■ **Activité**
Modifiez le texte à analyser en le recopiant de « mercredi 11 décembre » jusqu'à « occupant sans titre. » inclus, et remplacez-y « occupant sans titre » par « occupant illégal ».

───── Texte à analyser ─────

« La liberté, ce bien qui fait jouir des autres biens », écrivait Montesquieu. Et Tocqueville : « Qui cherche dans la liberté autre chose qu’elle même est fait pour servir ». Qui s’intéresse aujourd’hui à la liberté ? A celle qui ne se confond pas avec le libéralisme économique, dont on mesure combien il peut être source de prospérité mais aussi d’inégalités et de contraintes sociales ? A celle qui fonde le respect de la vie privée et la participation authentique à la vie publique ? La liberté devrait être au cœur de la démocratie et de l’Etat de droit. En même temps, elle ne peut être maintenue et garantie que par la vigilance et l’action des individus. Ils ne sauraient en être simples bénéficiaires ou rentiers, ils doivent non seulement l’exercer mais encore surveiller attentivement ses conditions d’exercice. Tâche d’autant plus nécessaire dans une période où les atteintes qui lui sont portées sont aussi insidieuses que multiples.


mercredi 11 décembre 2019

Le droit de propriété reprend des couleurs

La troisième chambre civile de la Cour de cassation, dans un arrêt du 28 novembre 2019 fait prévaloir le droit de propriété sur le droit au respect du domicile, lorsque ce domicile est occupé par un occupant sans titre.

───── Données fournies ─────

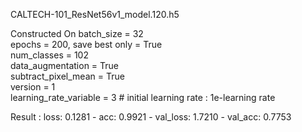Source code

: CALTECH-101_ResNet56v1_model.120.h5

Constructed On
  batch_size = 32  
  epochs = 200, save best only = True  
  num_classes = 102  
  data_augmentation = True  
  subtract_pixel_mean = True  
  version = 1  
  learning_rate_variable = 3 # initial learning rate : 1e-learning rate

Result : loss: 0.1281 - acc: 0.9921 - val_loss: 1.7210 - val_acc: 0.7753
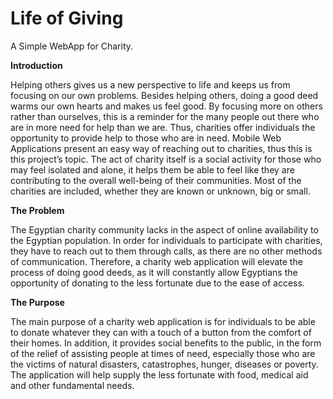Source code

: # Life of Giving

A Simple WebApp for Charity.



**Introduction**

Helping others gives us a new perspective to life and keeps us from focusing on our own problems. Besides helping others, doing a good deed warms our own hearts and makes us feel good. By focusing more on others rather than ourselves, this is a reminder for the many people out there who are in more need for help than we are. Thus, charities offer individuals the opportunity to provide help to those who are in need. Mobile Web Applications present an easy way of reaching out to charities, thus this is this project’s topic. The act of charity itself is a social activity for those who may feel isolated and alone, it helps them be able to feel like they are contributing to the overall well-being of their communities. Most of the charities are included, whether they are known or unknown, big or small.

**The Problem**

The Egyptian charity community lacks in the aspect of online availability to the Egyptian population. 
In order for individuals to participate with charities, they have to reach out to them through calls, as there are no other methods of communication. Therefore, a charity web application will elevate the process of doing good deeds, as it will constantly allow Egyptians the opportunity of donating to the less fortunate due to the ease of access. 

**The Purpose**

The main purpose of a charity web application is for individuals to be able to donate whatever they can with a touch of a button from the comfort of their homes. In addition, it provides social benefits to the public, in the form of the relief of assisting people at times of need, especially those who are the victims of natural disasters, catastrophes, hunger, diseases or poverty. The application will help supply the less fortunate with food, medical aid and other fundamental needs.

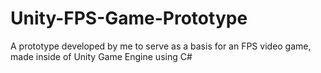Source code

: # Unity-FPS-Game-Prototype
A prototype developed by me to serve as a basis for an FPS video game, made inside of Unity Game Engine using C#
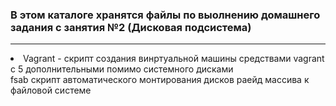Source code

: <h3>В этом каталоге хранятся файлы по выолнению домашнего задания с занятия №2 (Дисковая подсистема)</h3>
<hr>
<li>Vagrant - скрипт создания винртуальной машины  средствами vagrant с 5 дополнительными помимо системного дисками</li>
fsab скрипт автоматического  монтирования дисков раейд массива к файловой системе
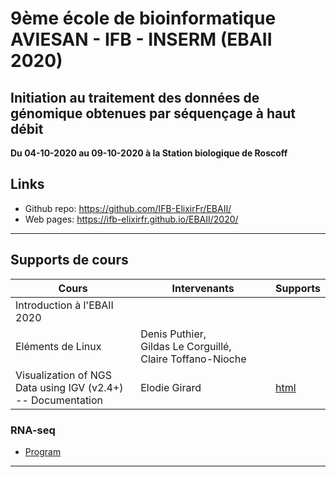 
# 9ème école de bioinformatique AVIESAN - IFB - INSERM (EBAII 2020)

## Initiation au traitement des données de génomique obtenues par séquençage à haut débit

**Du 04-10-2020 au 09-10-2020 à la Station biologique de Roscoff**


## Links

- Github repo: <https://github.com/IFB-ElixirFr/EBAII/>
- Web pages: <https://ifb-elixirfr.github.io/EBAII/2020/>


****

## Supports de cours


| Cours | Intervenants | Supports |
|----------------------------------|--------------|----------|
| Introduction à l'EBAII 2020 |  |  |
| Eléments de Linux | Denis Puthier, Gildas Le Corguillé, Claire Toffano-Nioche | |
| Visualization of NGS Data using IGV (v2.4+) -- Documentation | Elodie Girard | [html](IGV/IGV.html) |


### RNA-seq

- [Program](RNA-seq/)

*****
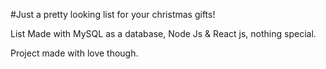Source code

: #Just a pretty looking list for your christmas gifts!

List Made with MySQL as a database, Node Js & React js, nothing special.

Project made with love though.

─────
───── Données fournies ─────

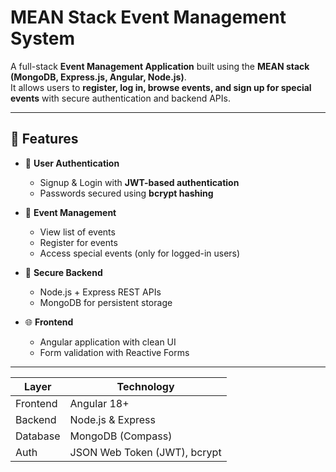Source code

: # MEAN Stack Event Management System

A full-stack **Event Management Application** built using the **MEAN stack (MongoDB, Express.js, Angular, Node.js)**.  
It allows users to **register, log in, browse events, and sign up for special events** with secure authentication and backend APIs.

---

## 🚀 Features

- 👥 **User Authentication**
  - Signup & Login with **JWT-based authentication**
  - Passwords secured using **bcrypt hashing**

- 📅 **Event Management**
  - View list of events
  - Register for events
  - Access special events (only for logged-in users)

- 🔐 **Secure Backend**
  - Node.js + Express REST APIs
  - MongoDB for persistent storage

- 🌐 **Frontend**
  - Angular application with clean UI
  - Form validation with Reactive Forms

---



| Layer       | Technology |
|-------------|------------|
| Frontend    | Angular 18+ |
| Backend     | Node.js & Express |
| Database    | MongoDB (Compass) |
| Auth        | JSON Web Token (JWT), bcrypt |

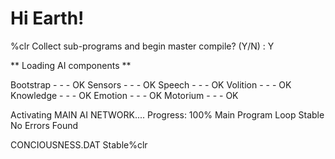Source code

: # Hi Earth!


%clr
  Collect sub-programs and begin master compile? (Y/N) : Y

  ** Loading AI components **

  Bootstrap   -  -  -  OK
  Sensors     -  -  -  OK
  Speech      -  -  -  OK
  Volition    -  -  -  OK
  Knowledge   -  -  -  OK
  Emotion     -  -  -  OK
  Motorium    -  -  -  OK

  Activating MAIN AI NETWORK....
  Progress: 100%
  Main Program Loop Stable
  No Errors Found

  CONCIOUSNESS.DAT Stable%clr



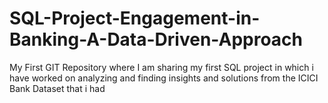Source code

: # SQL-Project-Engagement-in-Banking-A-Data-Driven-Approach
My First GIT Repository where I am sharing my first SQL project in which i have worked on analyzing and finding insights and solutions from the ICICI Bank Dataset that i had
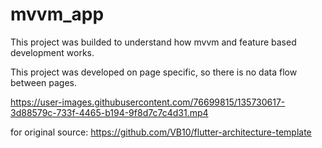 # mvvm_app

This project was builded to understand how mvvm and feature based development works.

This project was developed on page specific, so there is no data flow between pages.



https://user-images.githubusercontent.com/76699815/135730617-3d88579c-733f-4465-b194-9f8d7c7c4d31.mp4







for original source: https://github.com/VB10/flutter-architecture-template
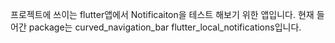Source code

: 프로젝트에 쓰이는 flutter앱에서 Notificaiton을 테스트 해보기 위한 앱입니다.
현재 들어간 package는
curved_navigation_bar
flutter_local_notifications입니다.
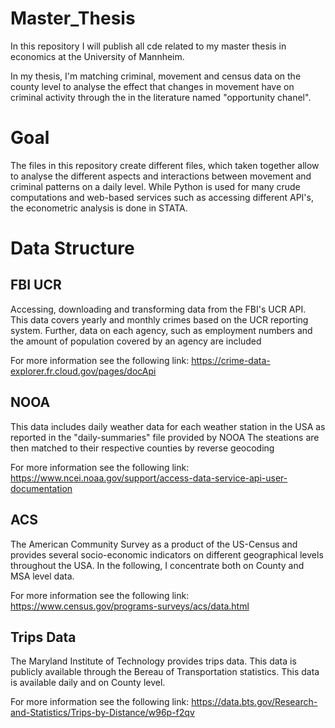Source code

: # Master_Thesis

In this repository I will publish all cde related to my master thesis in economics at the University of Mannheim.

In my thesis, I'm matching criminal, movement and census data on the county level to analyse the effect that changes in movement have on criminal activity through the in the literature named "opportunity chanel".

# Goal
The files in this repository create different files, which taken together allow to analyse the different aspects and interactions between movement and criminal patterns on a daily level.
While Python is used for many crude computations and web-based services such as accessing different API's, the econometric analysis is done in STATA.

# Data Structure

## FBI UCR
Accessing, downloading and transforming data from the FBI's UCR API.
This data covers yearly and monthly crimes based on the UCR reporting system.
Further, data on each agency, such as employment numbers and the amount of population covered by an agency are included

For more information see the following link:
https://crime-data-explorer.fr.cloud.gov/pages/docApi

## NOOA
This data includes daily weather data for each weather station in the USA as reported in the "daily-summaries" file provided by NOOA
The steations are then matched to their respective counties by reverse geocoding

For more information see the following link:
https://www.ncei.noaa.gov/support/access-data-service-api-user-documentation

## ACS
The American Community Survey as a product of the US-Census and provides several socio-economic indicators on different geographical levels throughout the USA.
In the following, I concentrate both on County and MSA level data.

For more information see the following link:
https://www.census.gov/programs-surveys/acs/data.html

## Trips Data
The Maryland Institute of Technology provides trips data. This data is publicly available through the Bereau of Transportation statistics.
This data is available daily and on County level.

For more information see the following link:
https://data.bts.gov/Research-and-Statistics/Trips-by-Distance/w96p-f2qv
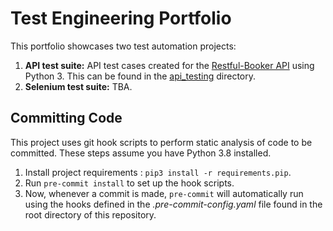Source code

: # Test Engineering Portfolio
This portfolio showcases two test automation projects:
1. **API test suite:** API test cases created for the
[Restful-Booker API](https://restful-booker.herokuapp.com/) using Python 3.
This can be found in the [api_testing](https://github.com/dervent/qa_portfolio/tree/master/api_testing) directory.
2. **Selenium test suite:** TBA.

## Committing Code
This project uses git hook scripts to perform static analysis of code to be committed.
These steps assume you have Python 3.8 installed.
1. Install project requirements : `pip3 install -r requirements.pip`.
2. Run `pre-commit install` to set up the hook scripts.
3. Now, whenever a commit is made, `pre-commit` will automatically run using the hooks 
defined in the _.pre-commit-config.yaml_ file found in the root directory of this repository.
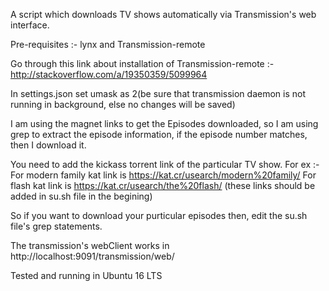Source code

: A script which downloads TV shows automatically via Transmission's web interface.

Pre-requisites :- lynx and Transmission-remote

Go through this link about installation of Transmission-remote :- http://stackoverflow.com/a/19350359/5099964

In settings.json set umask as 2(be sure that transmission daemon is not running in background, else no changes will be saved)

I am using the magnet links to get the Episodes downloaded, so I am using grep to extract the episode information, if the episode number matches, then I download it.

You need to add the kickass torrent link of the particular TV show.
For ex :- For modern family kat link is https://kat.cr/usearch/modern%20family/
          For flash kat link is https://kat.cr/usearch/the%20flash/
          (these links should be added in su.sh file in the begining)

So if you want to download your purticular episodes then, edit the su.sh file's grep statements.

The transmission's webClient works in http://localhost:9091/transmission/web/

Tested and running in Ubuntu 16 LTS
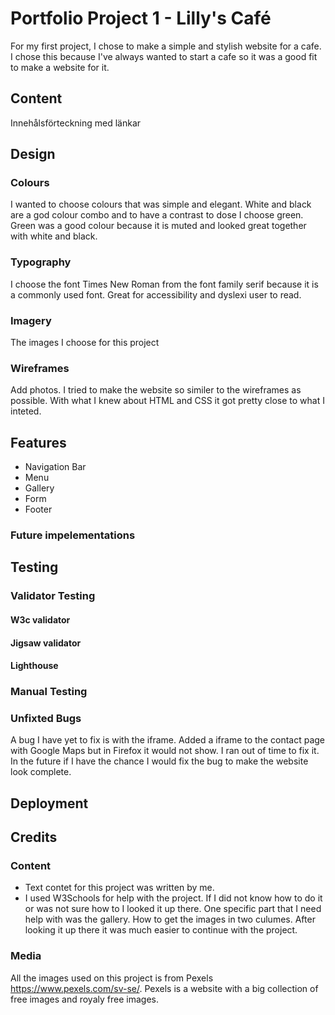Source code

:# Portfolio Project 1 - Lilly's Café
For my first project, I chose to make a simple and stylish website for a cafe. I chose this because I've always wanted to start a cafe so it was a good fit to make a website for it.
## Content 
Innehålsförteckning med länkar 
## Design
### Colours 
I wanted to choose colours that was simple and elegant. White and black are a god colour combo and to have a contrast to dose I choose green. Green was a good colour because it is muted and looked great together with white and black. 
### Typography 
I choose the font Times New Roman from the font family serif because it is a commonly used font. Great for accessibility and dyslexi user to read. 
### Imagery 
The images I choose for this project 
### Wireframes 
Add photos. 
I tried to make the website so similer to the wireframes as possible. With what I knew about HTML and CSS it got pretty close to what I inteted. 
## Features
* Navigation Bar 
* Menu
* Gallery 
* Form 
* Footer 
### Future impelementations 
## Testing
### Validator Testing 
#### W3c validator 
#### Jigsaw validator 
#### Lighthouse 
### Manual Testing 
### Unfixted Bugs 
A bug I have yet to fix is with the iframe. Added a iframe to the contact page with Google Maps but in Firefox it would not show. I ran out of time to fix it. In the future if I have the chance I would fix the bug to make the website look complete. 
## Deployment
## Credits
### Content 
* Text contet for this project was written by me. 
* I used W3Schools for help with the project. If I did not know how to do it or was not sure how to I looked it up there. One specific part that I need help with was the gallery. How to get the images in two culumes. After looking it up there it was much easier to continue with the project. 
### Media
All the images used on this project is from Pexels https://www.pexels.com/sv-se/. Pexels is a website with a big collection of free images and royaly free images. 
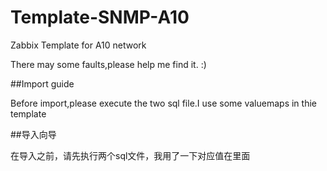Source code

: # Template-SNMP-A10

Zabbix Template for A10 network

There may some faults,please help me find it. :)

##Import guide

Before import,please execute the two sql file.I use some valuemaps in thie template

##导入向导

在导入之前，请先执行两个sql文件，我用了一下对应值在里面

─────

■ **Corrigé**
mercredi 11 décembre 2019

Le droit de propriété reprend des couleurs

La troisième chambre civile de la Cour de cassation, dans un arrêt du 28 novembre 2019 fait prévaloir le droit de propriété sur le droit au respect du domicile, lorsque ce domicile est occupé par un occupant illégal.